### DATA
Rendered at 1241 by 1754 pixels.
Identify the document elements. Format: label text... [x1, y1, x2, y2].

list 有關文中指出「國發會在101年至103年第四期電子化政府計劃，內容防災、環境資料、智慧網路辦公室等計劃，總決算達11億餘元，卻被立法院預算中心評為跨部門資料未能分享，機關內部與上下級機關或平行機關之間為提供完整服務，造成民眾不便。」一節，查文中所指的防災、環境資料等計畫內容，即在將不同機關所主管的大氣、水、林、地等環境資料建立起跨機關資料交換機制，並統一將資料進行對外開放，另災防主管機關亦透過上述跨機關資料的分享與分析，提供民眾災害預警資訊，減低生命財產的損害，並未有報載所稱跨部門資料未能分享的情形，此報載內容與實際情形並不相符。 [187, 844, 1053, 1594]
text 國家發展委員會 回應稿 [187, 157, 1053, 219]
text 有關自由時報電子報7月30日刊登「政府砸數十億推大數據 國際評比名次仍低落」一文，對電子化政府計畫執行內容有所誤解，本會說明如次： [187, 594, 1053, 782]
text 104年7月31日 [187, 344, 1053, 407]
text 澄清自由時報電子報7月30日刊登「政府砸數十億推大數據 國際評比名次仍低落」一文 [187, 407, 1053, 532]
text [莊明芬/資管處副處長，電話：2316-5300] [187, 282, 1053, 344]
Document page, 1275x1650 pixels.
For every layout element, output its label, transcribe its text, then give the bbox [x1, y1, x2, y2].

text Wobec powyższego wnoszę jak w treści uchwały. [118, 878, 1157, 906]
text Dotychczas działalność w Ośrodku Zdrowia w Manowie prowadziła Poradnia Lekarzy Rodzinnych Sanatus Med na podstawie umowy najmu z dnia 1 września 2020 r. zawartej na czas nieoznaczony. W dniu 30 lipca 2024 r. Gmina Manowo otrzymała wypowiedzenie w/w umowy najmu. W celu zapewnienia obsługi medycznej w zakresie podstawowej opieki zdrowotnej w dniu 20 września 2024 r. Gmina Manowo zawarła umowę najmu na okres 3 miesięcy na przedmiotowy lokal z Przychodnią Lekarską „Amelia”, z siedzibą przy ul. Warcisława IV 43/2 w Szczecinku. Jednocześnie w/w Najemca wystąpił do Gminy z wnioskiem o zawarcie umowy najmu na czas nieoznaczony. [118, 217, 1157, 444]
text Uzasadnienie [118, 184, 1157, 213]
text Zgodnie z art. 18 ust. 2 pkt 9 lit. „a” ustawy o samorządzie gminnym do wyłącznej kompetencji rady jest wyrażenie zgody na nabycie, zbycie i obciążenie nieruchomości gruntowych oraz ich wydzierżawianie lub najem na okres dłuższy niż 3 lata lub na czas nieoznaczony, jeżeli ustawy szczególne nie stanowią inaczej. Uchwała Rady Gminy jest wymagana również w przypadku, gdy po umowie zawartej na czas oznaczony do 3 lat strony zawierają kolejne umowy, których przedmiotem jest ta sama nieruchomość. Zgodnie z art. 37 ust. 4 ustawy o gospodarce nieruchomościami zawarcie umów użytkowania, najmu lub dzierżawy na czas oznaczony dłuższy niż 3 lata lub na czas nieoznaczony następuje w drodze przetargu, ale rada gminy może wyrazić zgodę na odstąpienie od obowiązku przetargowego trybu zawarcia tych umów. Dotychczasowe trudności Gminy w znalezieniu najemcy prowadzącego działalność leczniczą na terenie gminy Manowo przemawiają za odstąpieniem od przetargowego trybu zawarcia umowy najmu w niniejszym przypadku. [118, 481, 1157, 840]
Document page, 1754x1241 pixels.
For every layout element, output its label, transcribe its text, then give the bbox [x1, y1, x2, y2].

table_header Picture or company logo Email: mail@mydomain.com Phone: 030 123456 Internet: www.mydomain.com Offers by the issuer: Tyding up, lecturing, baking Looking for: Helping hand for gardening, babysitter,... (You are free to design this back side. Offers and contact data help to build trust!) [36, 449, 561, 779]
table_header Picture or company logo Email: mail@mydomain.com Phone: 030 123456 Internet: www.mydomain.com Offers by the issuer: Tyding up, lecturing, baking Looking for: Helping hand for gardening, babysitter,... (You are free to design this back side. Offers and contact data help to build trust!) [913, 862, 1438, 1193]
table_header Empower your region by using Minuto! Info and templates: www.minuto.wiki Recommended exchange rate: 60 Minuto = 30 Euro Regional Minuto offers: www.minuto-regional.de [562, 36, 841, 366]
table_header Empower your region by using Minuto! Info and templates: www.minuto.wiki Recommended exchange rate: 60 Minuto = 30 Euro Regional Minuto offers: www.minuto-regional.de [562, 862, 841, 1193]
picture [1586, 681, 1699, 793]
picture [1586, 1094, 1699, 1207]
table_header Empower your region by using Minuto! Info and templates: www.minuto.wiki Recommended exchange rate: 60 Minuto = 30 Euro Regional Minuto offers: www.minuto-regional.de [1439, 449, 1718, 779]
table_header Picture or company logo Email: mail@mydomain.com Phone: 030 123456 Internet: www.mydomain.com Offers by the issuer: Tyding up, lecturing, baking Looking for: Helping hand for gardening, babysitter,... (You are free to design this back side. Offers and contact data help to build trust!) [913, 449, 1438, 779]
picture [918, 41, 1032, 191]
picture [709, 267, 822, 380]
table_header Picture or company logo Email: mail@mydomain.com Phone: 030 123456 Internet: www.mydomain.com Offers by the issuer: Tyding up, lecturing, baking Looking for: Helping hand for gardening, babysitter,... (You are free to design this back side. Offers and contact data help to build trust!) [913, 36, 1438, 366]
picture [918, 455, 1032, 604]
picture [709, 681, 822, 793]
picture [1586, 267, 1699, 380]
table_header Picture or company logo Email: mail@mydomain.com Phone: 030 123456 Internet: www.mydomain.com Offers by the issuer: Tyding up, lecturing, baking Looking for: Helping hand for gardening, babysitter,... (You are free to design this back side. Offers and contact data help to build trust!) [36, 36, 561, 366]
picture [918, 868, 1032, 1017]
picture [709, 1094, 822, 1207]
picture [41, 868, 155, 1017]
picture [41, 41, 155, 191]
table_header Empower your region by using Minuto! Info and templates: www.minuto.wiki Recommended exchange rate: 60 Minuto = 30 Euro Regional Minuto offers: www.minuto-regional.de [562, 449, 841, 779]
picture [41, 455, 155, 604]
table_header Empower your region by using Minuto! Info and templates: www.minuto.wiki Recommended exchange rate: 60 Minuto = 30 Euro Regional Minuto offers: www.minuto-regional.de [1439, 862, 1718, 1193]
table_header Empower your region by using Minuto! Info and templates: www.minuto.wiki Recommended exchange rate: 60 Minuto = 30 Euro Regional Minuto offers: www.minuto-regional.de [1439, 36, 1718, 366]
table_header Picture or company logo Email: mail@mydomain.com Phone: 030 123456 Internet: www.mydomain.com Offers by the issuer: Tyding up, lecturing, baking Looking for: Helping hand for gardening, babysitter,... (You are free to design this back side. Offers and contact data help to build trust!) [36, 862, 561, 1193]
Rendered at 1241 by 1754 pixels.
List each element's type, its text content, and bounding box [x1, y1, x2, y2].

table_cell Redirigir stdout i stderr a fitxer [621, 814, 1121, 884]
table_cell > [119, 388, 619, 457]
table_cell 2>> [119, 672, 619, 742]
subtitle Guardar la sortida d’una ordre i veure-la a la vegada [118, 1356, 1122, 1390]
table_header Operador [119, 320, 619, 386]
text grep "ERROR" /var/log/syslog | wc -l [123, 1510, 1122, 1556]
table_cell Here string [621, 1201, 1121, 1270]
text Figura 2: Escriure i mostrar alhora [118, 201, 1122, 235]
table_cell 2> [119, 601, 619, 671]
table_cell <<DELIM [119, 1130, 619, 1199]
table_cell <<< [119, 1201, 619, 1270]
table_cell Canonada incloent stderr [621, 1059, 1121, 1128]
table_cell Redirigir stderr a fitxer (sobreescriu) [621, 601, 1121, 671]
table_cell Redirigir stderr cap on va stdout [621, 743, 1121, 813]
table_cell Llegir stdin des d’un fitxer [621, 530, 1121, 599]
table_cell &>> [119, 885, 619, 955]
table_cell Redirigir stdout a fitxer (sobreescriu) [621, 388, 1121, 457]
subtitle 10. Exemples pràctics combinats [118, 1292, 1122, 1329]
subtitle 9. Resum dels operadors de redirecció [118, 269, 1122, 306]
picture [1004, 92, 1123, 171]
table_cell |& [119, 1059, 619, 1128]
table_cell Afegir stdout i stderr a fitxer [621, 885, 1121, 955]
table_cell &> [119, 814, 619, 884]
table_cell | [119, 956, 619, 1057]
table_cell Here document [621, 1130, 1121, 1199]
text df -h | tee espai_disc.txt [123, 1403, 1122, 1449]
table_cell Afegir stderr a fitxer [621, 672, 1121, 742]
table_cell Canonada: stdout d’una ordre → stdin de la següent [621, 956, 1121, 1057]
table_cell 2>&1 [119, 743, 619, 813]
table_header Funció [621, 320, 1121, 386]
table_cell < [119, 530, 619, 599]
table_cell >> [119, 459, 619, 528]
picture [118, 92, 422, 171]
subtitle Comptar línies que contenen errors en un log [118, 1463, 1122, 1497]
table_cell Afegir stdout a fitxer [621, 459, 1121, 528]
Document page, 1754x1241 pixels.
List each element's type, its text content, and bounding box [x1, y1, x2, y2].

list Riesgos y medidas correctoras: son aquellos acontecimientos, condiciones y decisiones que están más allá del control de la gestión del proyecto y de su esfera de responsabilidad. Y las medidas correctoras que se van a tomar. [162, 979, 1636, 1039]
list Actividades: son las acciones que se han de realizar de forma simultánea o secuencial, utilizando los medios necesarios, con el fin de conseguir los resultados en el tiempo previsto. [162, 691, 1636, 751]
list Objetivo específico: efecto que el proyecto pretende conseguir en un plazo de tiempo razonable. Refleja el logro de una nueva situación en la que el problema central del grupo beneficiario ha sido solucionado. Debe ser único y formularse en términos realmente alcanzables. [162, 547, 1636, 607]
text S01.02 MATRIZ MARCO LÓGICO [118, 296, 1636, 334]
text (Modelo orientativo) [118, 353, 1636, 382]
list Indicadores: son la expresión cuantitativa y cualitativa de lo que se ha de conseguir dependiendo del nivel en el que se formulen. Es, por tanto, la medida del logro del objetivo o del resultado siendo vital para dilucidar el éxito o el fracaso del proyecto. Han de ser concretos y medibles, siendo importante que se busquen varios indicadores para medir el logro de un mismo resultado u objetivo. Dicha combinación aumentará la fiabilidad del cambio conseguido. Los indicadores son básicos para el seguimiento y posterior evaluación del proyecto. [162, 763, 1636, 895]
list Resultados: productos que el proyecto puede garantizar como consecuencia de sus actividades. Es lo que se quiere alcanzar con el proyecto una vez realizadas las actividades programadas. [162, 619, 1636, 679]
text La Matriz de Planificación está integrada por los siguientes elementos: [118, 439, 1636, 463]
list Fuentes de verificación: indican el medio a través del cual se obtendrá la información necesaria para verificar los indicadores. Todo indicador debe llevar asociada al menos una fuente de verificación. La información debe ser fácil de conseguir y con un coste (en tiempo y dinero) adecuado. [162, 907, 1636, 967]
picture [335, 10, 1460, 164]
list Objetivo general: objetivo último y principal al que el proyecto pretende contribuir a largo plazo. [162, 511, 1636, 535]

### TASK GOAL
Quote every line word for word, from the first line down through the one containing "Identify the document", both included.

### WRITTEN RESPONSE
Rendered at 1241 by 1754 pixels.
Identify the document elements. Format: label text... [x1, y1, x2, y2].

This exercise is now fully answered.